The complaint centers on a customer (Nawaid Isa) whose delivery schedule was changed by CenterPoint Energy Houston Electric after installation of an in-line pole to power a cricket field. The customer has disputed their REP's (Ambit Energy) pass-through of charges related to the reclassification

The complaint has implicated Subst. R. 25.481(b1)(1) which states that, "The REP shall inform the customer of the product or service being offered, including all associated charges, and explicitly inform the customer that the associated charges for the product or service will appear on the customer's electric bill."

In a statement of position, Staff noted that the responsibility of communicating billing and pricing information to the end-use customer generally lies with the REP given the nature of the relationships established by the unbundling of the electric market. "That said, the applicable rules could be interpreted to mean that the responsibility for the failure to communicate pricing terms in this case falls on Ambit; however, as the evidence shows, Ambit had no way of knowing what Complainant's usage would be prior to his enrollment because Complainant had no historical usage on his property. Moreover, during Complainant's first two months of service, his usage was below 10 KVA, which did not trigger CenterPoint's demand charge. Thus, Complainant was properly classified at enrollment," Staff said.

"The duty to disclose the applicability of demand charges is only upon enrollment, not after that time," Staff said.

"Complainant's usage spiked a few months after enrollment with Ambit. The spike in usage triggered CenterPoint's demand charge. The classification of Complainant's account as service under 10 KVA and related billings were accurate. There was no duty to communicate a greater than 10 KVA rate and associated demand ratchet because they did not apply at that time," Staff said.
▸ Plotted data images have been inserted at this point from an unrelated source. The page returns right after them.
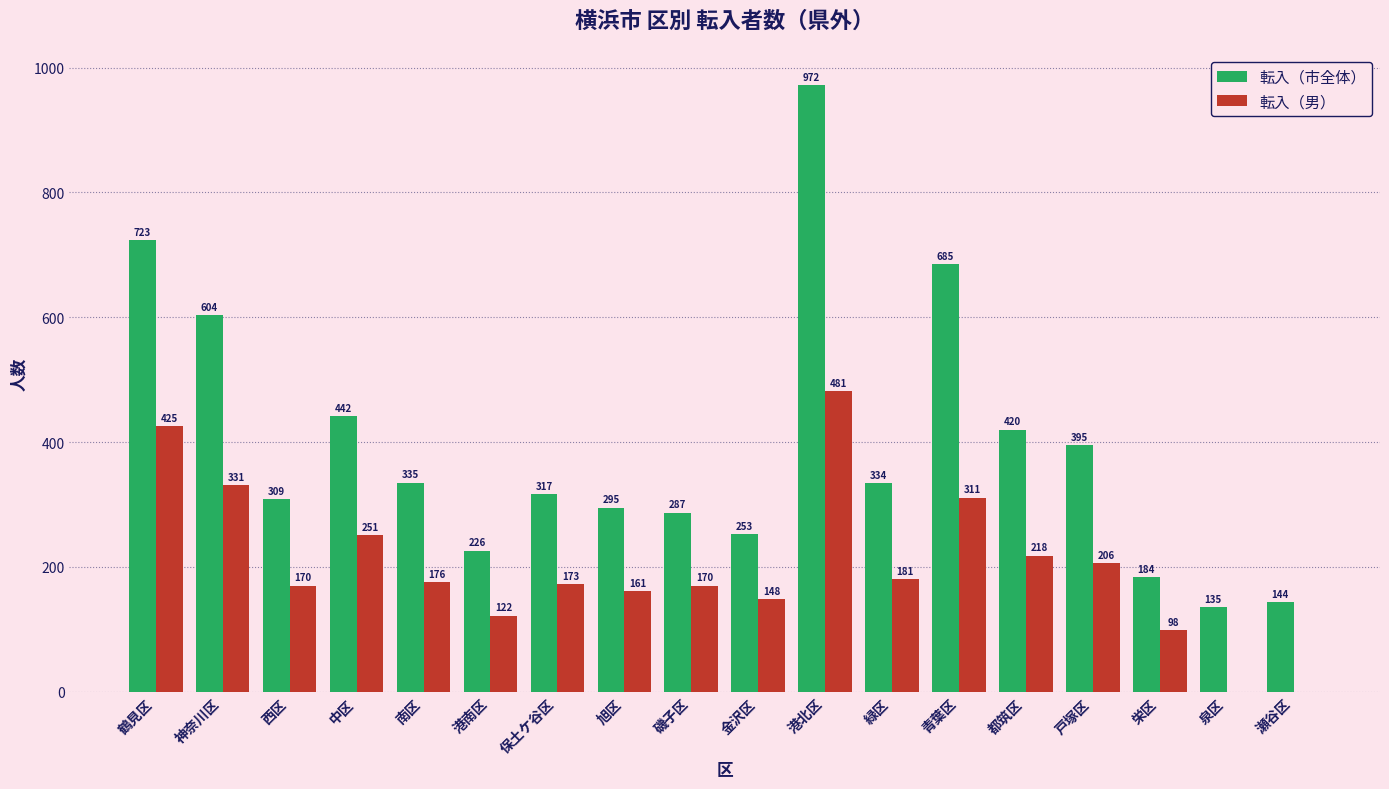

Reading left to right, list all the values displayed in this chart.

転入（市全体）: 鶴見区=723	神奈川区=604	西区=309	中区=442	南区=335	港南区=226	保土ケ谷区=317	旭区=295	磯子区=287	金沢区=253	港北区=972	緑区=334	青葉区=685	都筑区=420	戸塚区=395	栄区=184	泉区=135	瀬谷区=144
転入（男）: 鶴見区=425	神奈川区=331	西区=170	中区=251	南区=176	港南区=122	保土ケ谷区=173	旭区=161	磯子区=170	金沢区=148	港北区=481	緑区=181	青葉区=311	都筑区=218	戸塚区=206	栄区=98	泉区=0	瀬谷区=0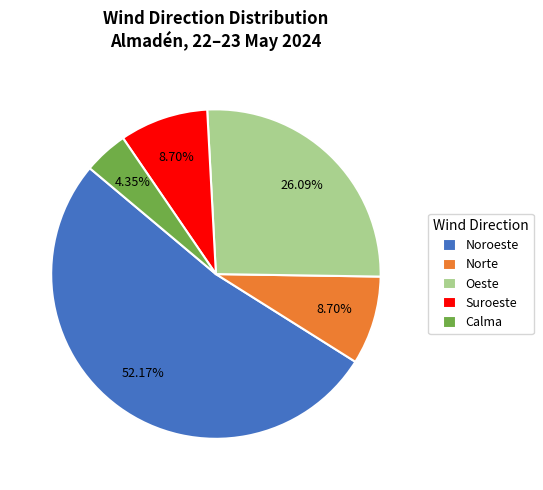

What percentage do Calma and Suroeste together represent?

13.0%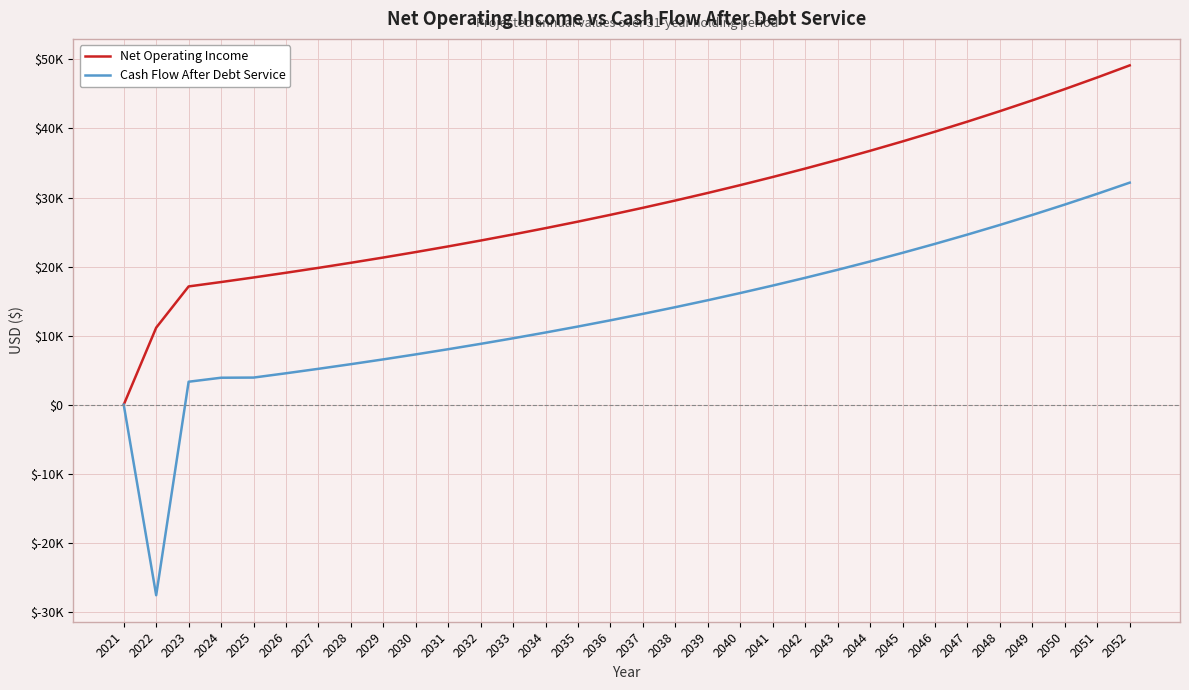

List the labels in order of Net Operating Income value, largest first.

2052, 2051, 2050, 2049, 2048, 2047, 2046, 2045, 2044, 2043, 2042, 2041, 2040, 2039, 2038, 2037, 2036, 2035, 2034, 2033, 2032, 2031, 2030, 2029, 2028, 2027, 2026, 2025, 2024, 2023, 2022, 2021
"Ambit has also argued that it has no duty to make inquiries into a customer's usage or to provide notice to Complainant that his usage approached the trigger of the demand ratchet. Initially, and without all the facts, Staff had some concerns about this assertion because if neither the TDU nor the REP have this duty, then no one is required to explicitly inform an end-use customer of this information. Ambit stated that the information obtained in order to enroll Complainant only consisted of the name, premises address for service, billing address, tax ID, phone number, ESI ID, and that the electric service would not be residential. But, the problem was that Complainant had no historical usage on his property prior to enrollment and he did not inform Ambit of his intended use of the property. Had Complainant done so, Ambit would have realized the potential of triggering the demand ratchet," Staff said.

"The duty to disclose the applicability of demand charges is only upon enrollment, not after that time. Ambit did not violate any of its duties specifically prescribed by statute or rule. Given the evidence, Ambit technically satisfied its applicable requirements," Staff said.

"Ambit did not violate any of the Commission's applicable customer protection rules. The spirit of one of the Commission's overarching goals is to provide end-use customers with sufficient information to make informed decisions, but this broad customer protection goal does not trump the Commission's more specific provisions governing the end-use customer's relationship with REPs and TDUs," Staff said.

"Ambit had the duty [to provide rate information], and met the minimal requirements of that duty when it provided the notice based upon the information that it had pursuant to 16 Tex. Admin. Code §§ 25.475, 25.479, and 25.480 (TAC). Ambit's argument partially asserts that it was impossible for it to have known what Complainant's usage would be. While Ambit (and all REPs) should provide ample notice of applicable billing information, given the evidence, Ambit technically followed all of the applicable statutory and rule provisions. As stated by Ambit, 'Complainant was advised in the [Energy Facts Label] at the time of enrollment that his rate may change due to changes in TDSP charges.' That disclosure is all that is required by the applicable rules," Staff said.